This project focuses on segmenting e-commerce customers using unsupervised machine learning techniques, with a strong emphasis on clustering algorithms. By analyzing behavioral and transactional data, the goal is to uncover meaningful customer groups and actionable business insights.
In addition to modeling, SQL-based exploratory data analysis was performed to better understand the dataset and guide model selection. This project strengthened my skills in designing, evaluating, and operationalizing unsupervised learning models for real-world customer analytics applications.
- Unsupervised Learning: Understanding and applying clustering algorithms (e.g., K-Means, DBSCAN, Hierarchical Clustering) to segment customers based on their behavior.
- SQL for Data Analysis: Using SQL to perform exploratory data analysis (EDA) and extract meaningful insights from large datasets, which is essential for working with big data platforms like Google BigQuery or AWS Athena.

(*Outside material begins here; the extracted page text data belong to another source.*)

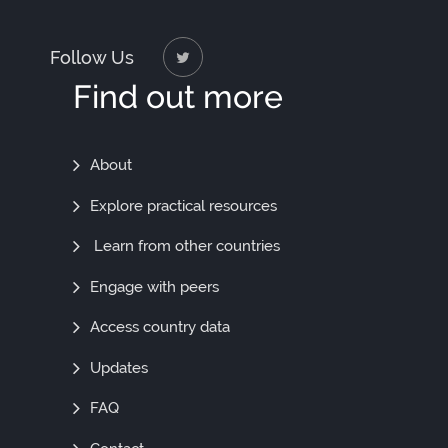
Follow Us
Find out more
Find
About
Out
Explore practical resources
More
Learn from other countries
Engage with peers
Access country data
Updates
FAQ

- Model Evaluation: Evaluating the performance of clustering models through internal validation metrics such as silhouette score and external evaluation techniques like cross-validation or cluster stability tests.

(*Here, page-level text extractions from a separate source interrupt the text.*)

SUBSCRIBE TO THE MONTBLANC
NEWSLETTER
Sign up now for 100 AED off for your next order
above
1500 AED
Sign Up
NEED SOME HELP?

- Feature Engineering: Preparing and transforming data to improve clustering performance, including scaling, normalizing, and selecting key features that best represent customer behavior.

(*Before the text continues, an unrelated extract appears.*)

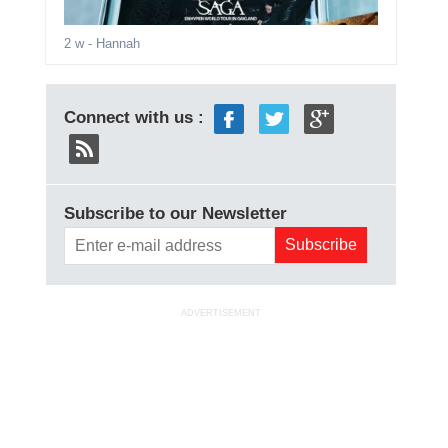
2 w
- Hannah
Connect with us :
Subscribe to our Newsletter
ADVERTISEMENT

- Customer Profiling: Analyzing clusters to create actionable customer profiles and personas based on purchasing habits, demographics, and engagement.
- Model Maintenance: Understanding how to deploy and monitor unsupervised models over time to ensure their relevance and effectiveness as new data comes in.
- Python: Data manipulation, clustering model implementation, and evaluation.
- SQL: Writing queries for exploratory data analysis and data extraction from large databases.
- Scikit-learn: Implementing and evaluating clustering algorithms.
- Pandas & NumPy: Data wrangling and manipulation for feature engineering.
- Matplotlib / Seaborn: Visualizing customer segments and model performance.